**GOAL OF THE EXERCISE:**
Where the word "atualizar" appears in a line below, copy the whole line.

:: INPUT DATA ::

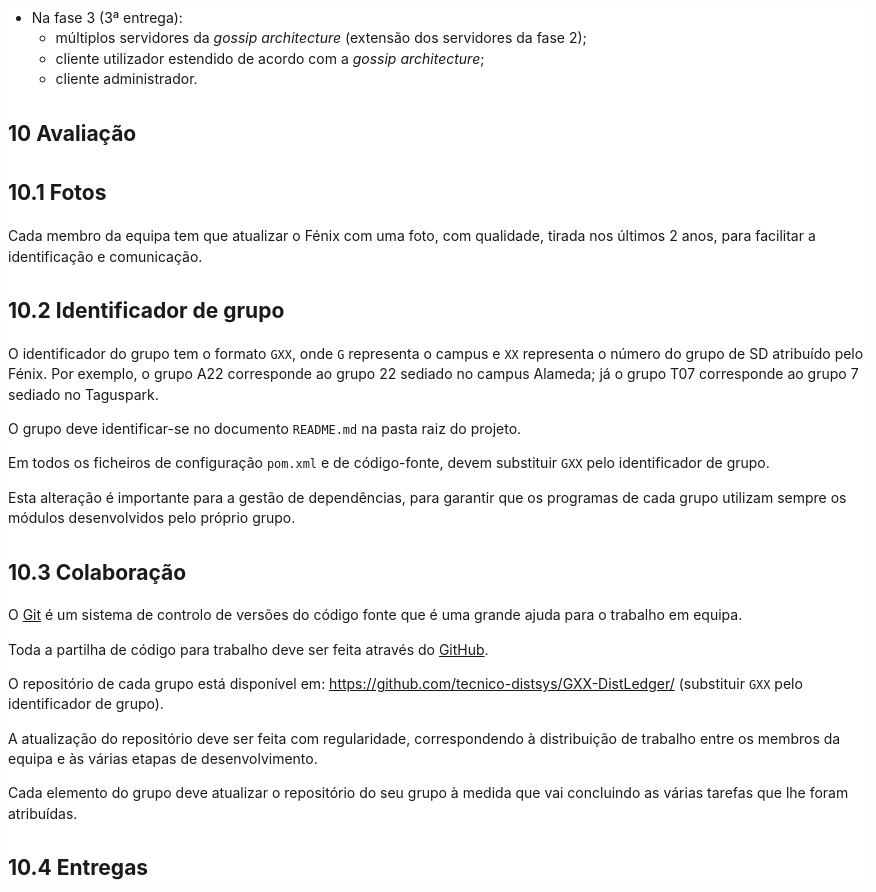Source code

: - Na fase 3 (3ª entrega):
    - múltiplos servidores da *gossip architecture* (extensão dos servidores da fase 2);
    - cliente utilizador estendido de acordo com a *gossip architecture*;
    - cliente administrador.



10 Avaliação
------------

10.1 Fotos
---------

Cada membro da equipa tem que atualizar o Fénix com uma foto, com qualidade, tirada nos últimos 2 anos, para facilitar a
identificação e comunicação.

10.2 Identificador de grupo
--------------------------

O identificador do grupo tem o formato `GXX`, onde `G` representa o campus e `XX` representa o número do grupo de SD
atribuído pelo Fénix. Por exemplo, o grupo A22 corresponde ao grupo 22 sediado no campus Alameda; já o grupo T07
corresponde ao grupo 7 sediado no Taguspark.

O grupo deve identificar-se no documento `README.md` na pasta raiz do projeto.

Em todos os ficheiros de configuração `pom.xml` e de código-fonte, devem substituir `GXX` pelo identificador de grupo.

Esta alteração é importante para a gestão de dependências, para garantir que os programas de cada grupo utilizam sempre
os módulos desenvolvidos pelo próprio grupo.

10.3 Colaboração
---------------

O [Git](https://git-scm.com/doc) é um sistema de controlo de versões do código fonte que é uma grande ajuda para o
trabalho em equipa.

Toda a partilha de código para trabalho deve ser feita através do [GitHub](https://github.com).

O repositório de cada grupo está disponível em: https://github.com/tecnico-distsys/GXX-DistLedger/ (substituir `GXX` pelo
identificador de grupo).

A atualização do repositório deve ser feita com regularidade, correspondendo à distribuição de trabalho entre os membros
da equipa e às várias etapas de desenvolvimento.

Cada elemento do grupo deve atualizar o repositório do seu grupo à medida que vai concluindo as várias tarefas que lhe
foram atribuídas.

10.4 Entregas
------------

:::

**TASK SOLUTION:**
Cada membro da equipa tem que atualizar o Fénix com uma foto, com qualidade, tirada nos últimos 2 anos, para facilitar a
Cada elemento do grupo deve atualizar o repositório do seu grupo à medida que vai concluindo as várias tarefas que lhe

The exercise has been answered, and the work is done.